What I Dream

I wish I knew how to break free of the shyness that always seems to hold me back. What dreams I have, I dream of pouring myself out, you could almost say, giving myself over to, the arts, of becoming someone who transforms the world around me. It is not enough for me to be simply an author, no, I must be a transformer, one whose words hold power, and truth. I cannot be content with self-expression as the purpose of my art, or with art as a means of gaining wealth, I seek for something else, something more. I can only describe it as the desire to create things that move those who see them, transformation of myself and the beholder of the works of my hands. I desire to create, but it is not enough for me to create, not even for the sake of creativity. To lose myself in my work, you could almost say, to pour my very soul into it, so that the works of my hands and the thoughts of my heart are so intertwined that it becomes difficult to tell where one begins and one ends. That is as best as I can describe it. Another way to think of it, is to become a vessel of blessing to those around me.

But, I hold back. I call it shyness. I say I’m not ready, however, it isn’t so much shyness as it is fear, I think. And the fear is what needs to be dealt with, it is an evil that destroys, a dark-fire that consumes. It holds me back from being what it is that I am supposed to be. Fear, it is the great enemy of greatness, and the father of many, if not all vices. Fear, it destroys, it ruins, it kills.

I do not think it is the sort of thing I can wholly banish on my own, but what can change me from a man of fear, to a man who is not afraid? It is said that perfect love cast out fear. For which I ask, what does that mean? Perfect love. Love that is perfect. How can this be? How can love be perfect? For my part, it is my belief that only one who is love, can hold perfect love. Anything else can only reflect the nature of that which is. Love, it is more then just a word, a concept, what if it was to be something, a reality that we see the shadows of, but the shadow and the thing itself cannot be confused as being one and the same, an object cannot love, so thus it would be someone that is the greater reality of love. Perfect love, love. Love is the opposite of fear, and from love comes courage, and from courage all other virtues are sprung. Fear destroys, but love builds. For my part, I must therefore rely not on shadows, but upon the reality of love, and by becoming a reflection of the greater reality, I not only dispel fear in myself, but give strength to those around me who see in me, a mirror. It is not for me to be the source of love, but the vessel, and from the vessel, I pour out love, but it is love that comes from the source, not from the vessel that holds it. Thus, it is by receiving the love of perfect love, that I can love with a perfect love.

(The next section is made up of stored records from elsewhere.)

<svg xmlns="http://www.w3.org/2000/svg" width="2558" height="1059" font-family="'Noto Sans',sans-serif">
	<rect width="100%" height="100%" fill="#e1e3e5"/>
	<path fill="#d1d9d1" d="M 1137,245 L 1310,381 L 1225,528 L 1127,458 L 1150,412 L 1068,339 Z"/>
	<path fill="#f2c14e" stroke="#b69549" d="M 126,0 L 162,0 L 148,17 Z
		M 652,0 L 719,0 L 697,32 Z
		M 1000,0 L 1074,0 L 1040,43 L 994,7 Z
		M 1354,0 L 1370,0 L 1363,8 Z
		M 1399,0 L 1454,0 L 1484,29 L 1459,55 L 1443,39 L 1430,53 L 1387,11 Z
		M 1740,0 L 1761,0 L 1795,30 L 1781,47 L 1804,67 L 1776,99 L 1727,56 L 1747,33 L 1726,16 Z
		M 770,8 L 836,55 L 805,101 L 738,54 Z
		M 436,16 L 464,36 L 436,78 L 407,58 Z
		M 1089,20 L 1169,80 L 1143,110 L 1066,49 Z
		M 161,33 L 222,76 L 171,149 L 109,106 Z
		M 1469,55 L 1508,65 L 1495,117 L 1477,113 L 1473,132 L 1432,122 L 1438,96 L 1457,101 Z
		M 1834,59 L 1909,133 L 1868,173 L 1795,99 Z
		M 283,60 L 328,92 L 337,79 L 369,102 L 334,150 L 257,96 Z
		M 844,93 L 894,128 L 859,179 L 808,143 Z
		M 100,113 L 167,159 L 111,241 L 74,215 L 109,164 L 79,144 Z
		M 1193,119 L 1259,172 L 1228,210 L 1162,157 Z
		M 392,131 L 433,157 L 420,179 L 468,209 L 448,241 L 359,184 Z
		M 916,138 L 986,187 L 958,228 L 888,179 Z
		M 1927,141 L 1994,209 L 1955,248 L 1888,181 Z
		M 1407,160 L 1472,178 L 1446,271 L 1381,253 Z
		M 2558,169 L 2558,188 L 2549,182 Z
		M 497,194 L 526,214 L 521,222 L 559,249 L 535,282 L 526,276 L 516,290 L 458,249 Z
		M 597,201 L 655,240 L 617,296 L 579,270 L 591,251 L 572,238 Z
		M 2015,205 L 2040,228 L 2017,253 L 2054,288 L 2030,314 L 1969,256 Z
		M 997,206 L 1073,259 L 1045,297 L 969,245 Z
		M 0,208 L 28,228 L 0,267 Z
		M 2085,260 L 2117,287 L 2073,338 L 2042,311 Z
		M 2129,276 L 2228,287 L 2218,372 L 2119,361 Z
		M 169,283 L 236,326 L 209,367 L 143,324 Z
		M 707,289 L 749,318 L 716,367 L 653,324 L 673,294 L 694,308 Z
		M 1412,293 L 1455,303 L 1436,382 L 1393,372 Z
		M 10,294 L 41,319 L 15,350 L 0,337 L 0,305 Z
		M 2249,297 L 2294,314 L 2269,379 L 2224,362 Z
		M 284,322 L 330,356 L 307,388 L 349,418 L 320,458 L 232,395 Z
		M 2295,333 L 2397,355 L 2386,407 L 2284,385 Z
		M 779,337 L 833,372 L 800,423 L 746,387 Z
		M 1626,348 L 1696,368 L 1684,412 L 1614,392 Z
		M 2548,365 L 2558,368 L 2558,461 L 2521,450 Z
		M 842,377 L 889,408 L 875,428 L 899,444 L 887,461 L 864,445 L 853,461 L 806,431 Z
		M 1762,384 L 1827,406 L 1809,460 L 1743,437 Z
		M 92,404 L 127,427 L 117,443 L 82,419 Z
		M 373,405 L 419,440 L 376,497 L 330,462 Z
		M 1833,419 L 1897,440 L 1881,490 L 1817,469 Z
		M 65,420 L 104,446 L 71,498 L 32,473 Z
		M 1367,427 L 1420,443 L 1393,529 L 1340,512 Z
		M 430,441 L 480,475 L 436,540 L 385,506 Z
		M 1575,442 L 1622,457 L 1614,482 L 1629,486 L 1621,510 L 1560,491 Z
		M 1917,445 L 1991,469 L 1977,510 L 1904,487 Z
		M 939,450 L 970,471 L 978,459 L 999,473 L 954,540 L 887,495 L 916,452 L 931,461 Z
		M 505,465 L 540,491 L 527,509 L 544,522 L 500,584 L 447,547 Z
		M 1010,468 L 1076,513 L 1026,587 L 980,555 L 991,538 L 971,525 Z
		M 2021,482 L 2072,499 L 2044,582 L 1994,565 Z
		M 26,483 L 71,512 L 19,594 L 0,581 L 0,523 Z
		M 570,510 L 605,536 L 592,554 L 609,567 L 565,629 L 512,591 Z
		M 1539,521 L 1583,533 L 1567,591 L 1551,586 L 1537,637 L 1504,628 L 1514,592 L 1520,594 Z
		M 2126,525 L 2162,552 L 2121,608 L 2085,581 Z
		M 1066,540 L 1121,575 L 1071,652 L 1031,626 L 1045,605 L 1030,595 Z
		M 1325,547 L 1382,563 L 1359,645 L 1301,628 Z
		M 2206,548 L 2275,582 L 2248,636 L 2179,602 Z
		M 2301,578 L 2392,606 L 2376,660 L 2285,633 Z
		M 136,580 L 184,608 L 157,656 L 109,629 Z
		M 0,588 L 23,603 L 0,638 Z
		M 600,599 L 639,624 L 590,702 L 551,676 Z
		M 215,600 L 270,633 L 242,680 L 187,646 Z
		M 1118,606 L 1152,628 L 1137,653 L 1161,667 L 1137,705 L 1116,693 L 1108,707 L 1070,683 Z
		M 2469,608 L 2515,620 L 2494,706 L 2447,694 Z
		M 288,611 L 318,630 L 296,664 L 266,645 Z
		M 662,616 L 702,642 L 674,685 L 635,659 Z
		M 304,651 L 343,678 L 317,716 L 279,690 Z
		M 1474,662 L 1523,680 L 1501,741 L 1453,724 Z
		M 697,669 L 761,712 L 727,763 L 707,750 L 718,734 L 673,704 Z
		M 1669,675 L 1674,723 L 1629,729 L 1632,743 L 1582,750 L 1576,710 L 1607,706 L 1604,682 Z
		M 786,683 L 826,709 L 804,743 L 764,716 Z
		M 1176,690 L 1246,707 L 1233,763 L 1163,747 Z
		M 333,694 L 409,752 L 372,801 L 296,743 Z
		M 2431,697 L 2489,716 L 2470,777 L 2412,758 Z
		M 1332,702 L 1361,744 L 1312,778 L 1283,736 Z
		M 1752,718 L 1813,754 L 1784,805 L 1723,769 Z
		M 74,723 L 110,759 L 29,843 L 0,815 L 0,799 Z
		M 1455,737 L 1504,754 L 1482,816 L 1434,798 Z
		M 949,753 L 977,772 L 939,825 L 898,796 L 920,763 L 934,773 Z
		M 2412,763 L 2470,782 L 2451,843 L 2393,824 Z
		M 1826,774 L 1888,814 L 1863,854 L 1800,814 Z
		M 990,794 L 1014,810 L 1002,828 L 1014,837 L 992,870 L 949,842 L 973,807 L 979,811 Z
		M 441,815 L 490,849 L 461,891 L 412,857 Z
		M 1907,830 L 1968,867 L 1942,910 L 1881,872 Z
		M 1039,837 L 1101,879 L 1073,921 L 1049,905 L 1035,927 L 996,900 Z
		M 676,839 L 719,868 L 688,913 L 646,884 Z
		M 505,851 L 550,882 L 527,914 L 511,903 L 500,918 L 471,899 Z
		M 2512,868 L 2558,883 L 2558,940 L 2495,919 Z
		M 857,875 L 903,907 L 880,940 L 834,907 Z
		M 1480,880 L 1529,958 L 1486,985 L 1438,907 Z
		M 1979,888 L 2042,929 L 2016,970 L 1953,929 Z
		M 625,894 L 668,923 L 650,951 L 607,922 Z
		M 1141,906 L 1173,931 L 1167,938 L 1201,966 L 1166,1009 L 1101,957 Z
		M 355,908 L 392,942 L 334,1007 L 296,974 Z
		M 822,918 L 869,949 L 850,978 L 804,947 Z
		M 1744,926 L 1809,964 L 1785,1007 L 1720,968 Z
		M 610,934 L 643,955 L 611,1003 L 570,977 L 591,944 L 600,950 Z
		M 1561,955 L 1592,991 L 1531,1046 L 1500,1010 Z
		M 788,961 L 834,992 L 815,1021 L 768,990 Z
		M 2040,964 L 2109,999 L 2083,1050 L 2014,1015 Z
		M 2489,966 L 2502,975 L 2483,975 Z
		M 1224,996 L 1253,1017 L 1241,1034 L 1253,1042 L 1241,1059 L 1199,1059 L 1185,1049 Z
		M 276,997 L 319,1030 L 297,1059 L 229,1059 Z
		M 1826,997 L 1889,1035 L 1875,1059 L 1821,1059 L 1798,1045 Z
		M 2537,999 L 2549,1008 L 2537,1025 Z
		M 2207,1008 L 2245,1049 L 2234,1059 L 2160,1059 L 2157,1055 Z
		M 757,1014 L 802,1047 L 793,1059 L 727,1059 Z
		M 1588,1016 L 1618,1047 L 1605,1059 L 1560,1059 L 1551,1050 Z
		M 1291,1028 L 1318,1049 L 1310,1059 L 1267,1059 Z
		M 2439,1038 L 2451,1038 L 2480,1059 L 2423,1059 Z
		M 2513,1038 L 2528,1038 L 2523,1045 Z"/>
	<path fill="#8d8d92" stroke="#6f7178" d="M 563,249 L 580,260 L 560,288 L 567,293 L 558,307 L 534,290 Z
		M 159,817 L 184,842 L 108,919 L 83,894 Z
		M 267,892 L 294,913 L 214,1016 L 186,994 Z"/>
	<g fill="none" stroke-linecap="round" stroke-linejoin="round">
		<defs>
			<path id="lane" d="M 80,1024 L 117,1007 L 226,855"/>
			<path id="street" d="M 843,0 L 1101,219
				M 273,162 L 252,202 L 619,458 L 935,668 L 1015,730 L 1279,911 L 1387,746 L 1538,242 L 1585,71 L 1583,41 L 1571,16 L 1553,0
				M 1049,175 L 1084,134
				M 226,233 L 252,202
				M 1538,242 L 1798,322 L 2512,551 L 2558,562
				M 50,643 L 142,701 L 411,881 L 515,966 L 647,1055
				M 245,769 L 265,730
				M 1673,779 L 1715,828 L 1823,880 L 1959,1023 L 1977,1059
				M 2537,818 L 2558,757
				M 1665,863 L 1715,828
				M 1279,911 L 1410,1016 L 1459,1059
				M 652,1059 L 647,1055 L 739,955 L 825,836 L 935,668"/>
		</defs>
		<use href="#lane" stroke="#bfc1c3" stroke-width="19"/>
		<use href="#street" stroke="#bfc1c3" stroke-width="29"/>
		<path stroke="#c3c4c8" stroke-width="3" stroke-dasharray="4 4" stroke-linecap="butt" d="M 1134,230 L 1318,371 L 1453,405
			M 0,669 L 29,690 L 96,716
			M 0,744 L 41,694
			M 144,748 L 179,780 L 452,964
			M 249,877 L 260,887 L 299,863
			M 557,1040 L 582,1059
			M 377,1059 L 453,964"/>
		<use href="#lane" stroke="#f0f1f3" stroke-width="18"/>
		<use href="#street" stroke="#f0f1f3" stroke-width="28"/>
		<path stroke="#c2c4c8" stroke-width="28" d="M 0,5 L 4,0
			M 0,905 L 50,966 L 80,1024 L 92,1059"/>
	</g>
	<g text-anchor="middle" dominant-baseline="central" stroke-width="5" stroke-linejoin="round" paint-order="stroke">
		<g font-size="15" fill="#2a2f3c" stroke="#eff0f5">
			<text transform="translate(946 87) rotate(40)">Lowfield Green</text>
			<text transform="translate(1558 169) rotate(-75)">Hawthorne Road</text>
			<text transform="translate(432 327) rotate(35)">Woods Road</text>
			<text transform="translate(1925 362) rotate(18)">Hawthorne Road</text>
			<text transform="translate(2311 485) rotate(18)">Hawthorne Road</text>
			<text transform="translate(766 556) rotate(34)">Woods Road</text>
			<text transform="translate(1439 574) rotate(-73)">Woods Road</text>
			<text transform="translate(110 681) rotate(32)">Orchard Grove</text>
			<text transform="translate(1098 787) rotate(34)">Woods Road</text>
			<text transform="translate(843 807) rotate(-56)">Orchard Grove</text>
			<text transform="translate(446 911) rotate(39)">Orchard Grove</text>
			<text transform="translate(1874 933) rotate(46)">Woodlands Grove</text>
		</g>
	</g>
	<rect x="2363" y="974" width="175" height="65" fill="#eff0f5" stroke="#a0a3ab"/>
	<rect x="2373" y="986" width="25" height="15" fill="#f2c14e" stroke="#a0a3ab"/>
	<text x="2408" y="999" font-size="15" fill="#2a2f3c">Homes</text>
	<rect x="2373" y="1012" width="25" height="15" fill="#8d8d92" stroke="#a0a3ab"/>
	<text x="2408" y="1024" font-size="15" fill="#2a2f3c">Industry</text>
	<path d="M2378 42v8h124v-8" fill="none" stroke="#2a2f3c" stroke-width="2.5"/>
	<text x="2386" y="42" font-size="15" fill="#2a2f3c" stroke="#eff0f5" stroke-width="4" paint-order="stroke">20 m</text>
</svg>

And fear flees, and I see my desire to be a vessel of blessing to those around me.

That is my dream, to be a mirror and a vessel, no more, no less. To be invisible, yet a beacon of hope. To become unseen, but therefore, more visible, like a light shining from within a clear jewel. I wish neither to be a god, or a devil, but a human as a human is meant to be. A living symbol of something greater.

That is my dream, to be human as a human is meant to be, but fear holds me back, it quenches, it darkens, it destroys. That is what fear does to dreams, and to my dream.